WORK ITEM:
Which lines in the material below contain the word "objavljuje"? Copy each of them.

TASK INPUTS:
_____
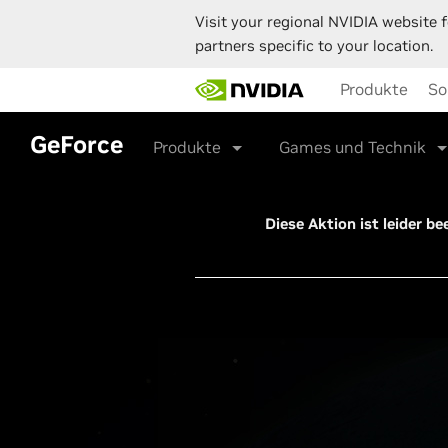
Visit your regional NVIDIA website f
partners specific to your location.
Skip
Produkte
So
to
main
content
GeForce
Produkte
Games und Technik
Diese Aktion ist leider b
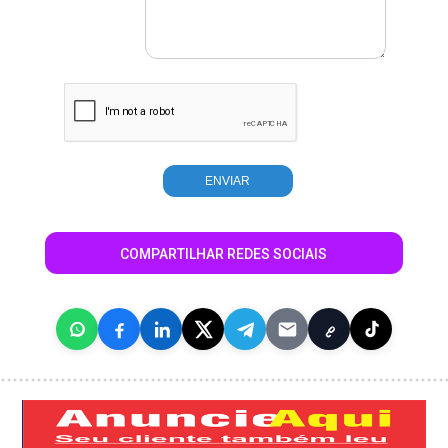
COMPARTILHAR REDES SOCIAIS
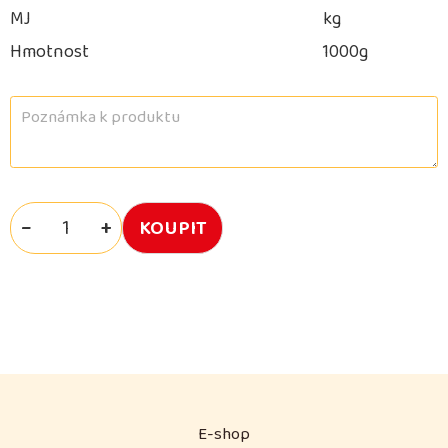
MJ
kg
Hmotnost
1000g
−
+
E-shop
_____
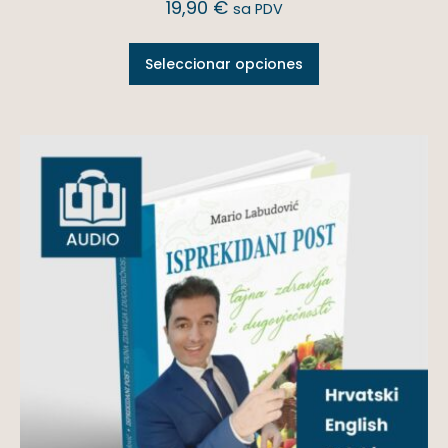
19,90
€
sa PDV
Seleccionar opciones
_____
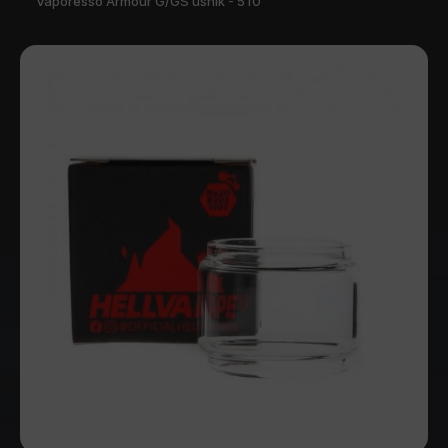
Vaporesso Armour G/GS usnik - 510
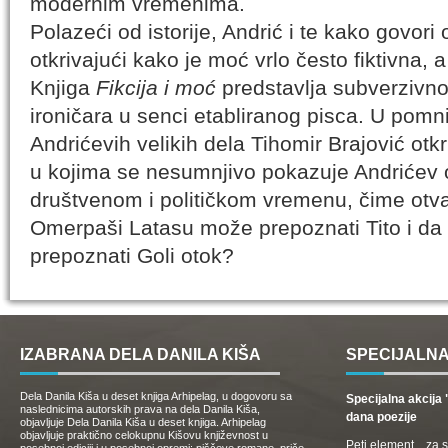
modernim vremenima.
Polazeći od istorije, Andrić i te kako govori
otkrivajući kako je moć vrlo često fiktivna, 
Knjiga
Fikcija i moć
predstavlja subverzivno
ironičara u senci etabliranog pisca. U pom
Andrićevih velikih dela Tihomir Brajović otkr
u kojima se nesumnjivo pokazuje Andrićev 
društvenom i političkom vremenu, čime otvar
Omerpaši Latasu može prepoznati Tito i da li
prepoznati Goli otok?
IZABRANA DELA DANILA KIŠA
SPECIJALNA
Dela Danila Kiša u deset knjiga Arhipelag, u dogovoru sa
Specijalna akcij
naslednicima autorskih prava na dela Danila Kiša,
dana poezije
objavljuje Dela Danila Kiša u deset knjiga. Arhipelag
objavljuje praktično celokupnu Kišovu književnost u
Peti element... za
_____
COMPLETED EXERCISE:
objavljuje Dela Danila Kiša u deset knjiga. Arhipelag
objavljuje praktično celokupnu Kišovu književnost u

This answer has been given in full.